**Exercises to complete:**
1. In the discussion of Jenkins caches, reproduce the passage from "In that case" up to and including "disabling GC now.".
2. According to the discussion of Jenkins caches, where are the managed caches located?
3. Translate this sentence from the discussion of Jenkins caches into Spanish: "The Jenkins project recommends against running jobs on the Jenkins controller."

──────── Extract to read ────────

Are expected usecases here susceptible to that?
Just as a bit of concern: if there are some long-lived workspaces on the same host so Git would use references to "another index", I believe GC can invalidate those workspaces. At least, it is a documented no-no for reference repositories.
Are expected use cases here susceptible to that?
The caches that are being managed are on the Jenkins controller. The Jenkins project recommends against running jobs on the Jenkins controller. I don't think we should sacrifice performance for the general use cases of caches on the controller in order to avoid risk to a jobs that are run on the controller (not recommended) and have somehow obtained the directory name of the cache so that they can use it as a reference repository (no published way for user jobs to know the directory name of the cache on the controller).
In that case I worry about things Jenkins checks out internally (e.g. shared libraries). Is every checkout unique and not used as a remote or reference for others? All cool then :)
Just in case, note also that my PR #644 on reference repo fanout does also get used by checkouts of shared libraries, if so configured (and if reference repos are available on the controller), same way as the current vanilla plugin codebase can use one directory for such reference repos to speed up JSL checkouts. During development of the helper scripts to manage/update that repo, I was bit by garbage collection so they default to disabling GC now.

──────── Extracted information ────────

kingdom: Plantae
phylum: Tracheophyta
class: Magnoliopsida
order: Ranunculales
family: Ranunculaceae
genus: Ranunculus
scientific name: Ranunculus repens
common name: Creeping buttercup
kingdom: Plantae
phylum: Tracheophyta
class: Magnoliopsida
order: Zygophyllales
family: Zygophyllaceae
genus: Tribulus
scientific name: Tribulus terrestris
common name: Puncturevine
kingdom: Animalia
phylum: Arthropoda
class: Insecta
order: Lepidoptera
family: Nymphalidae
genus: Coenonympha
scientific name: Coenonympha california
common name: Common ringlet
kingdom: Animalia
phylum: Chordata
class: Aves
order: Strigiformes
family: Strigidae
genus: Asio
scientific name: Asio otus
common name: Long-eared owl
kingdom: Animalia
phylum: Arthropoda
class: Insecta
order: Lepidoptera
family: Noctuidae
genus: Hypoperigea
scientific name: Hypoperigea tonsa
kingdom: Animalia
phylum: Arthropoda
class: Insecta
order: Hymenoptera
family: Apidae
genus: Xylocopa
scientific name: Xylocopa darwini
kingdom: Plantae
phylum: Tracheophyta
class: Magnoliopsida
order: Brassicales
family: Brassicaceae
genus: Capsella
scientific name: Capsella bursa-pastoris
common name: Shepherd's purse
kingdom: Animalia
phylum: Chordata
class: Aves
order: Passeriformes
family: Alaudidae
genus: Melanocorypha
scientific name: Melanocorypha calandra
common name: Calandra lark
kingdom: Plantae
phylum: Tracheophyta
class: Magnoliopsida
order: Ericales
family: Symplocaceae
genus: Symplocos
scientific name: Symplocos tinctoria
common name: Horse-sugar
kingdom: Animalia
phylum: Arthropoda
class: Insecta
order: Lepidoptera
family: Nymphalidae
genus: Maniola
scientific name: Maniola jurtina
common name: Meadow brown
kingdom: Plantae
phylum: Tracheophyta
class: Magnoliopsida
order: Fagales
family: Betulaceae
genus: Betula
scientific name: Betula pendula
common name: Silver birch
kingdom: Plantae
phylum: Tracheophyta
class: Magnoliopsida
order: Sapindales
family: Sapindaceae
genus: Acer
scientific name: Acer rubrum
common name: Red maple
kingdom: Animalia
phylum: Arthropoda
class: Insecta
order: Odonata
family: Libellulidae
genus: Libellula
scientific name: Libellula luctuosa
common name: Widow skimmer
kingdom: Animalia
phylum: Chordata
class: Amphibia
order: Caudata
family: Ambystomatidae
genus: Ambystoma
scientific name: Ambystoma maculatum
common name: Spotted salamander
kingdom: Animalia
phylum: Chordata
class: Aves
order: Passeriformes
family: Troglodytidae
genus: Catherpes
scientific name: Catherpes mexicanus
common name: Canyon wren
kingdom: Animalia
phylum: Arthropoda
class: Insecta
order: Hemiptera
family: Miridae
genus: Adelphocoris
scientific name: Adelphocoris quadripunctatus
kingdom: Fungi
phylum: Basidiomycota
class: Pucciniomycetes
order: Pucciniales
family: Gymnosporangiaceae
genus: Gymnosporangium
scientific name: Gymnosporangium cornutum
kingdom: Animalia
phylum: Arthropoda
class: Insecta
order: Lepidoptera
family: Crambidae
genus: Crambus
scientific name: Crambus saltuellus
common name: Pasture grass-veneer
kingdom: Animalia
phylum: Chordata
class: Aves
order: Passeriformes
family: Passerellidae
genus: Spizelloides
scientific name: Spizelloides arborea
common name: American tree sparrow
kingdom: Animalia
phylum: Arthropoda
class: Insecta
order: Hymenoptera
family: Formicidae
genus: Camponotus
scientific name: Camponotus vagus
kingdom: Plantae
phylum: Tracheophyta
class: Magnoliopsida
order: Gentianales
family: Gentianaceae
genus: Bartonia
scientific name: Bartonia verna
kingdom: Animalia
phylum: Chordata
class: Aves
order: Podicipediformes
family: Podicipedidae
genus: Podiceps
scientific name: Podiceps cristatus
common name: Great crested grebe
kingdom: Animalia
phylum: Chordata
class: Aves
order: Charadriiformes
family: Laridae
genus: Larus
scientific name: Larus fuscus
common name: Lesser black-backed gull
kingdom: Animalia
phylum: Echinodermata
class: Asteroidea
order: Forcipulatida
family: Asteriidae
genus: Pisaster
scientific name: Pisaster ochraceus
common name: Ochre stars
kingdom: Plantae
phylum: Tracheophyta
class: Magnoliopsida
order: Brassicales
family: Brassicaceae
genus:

────────

**Solutions:**
1.
In that case I worry about things Jenkins checks out internally (e.g. shared libraries). Is every checkout unique and not used as a remote or reference for others? All cool then :)
Just in case, note also that my PR #644 on reference repo fanout does also get used by checkouts of shared libraries, if so configured (and if reference repos are available on the controller), same way as the current vanilla plugin codebase can use one directory for such reference repos to speed up JSL checkouts. During development of the helper scripts to manage/update that repo, I was bit by garbage collection so they default to disabling GC now.

2. On the Jenkins controller.

3. El proyecto Jenkins desaconseja ejecutar trabajos en el controlador de Jenkins.